Deutsche Berichterstattung und der Mord von Shireen Abu Akleh

Vergangenen Mittwoch, den 11. Mai 2022 ermordete man kaltblütig die palästinensische Journalisten Ikone Shireen Abu Akleh. Dies trotz Presse Weste und trotz Helm. Sie wurde erschossen.

Wie sie ermordet wurde, was danach passierte und auf welches Unrecht die Palästinenser blicken, wurde in zahlreichen Beiträgen und Videos bereits erwähnt. Wie die deutschen Medien mit der Ermordung von Shireen Abu Aklehs umgingen, ist jedoch ein Blick wert.

Kommen wir zum Titel des Deutschlandfunk

Al-Dschasira-Reporterin durch Schüsse getötet

Und der Untertitel lautet:

Bei Zusammenstößen im Westjordanland ist eine Journalistin getötet worden.

Hier twitterte ein User zurecht:

Wenn man nur wüsste, mit wem oder was diese Palästinenser ständig zusammenstoßen, bevor sie tot umfallen.

Denn so ist der Eindruck des Lesers, sie stoßen mit irgendetwas zusammen, mit was findet nirgendwo Erwähnung.

Dann die Süddeutsche Zeitung:

Shireen Abu Akleh: Tod einer Ikone – Medien

Tod? Einfach nur Tod? Keine Ermordung, kein Erschießen. Tot durch Herzversagen, tot durch Krankheit, ja durch was denn?

Die Website derStandard titelte:

Tote Al-Jazeera-Journalistin in Israel: UN-Sicherheitsrat fordert Untersuchung

Sie war also einfach nur tot, aus dem nichts. Warum dann der Sicherheitsrat eine Untersuchung fordert ist unklar.

Tod der Journalistin Shireen Abu Akleh: Streit um unabhängige Untersuchung

So titelte die Taz.
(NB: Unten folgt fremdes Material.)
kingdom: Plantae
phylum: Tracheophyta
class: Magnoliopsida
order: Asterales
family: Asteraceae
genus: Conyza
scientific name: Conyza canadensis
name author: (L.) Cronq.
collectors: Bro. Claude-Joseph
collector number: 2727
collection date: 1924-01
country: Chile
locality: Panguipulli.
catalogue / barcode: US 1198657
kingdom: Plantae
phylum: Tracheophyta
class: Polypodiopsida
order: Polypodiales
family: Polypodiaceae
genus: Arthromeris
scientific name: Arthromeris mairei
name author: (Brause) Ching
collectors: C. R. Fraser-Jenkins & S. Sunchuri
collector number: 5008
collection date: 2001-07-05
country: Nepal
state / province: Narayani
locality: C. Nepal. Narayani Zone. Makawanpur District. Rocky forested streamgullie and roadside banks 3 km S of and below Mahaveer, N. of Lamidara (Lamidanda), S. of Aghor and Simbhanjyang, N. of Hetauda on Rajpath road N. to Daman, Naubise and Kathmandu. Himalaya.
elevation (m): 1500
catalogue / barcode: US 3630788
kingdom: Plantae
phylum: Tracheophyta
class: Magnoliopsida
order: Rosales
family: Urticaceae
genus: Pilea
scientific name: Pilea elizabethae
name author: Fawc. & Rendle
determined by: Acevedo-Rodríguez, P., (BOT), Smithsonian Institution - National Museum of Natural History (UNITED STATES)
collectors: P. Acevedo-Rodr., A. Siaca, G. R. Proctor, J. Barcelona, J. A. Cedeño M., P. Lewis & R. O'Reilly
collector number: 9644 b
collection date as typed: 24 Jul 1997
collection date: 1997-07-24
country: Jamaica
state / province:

Bei einem Tod braucht man doch keine Untersuchung. Bei einem Mord schon. Vorallem gibt es gar keinen Streit um eine Unabhängige Untersuchung. Palästina lehnt jegliche Zusammenarbeit mit den Israelis in Bezug auf die Erschießung der Journalistin Shireen ab, das ist kein Streit sondern nur selbstverständlich. Wenn der Ermordende eine Zusammenarbeit oder gar eine unabhängige Untersuchung in Bezug auf das Opfer fordert, ist jegliches Angebot doch überflüssig.

Der Spiegel schreibt:

Shireen Abu Akleh: Al-Jazeera-Reporterin durch Schüsse im Westjordanland getötet.

Das hört sich fast so an als ob es, wie vorhin bereits beschrieben, zu Zusammenstößen kam und sie ausversehen erschossen wurde.

Dies ist jedoch nicht der Fall! Der Schuss traf ihren Kopf ziemlich präzise und auf jede zu Hilfe eilende Person schoss man, sodass Erste-Hilfe für die Journalistin nicht möglich war.

Tod, Mord und Ermordung

Was bedeutet genau töten, wenn man nach dem Wort sucht steht im Wörterbuch von Oxford Languages: “den Tod von jemandem, etwas herbeiführen, verursachen, verschulden oder Selbstmord begehen”. Okay und was bedeutet ermorden “(einen Menschen) vorsätzlich töten” und genau das ist es nämlich. Ein kaltblütiger Mord.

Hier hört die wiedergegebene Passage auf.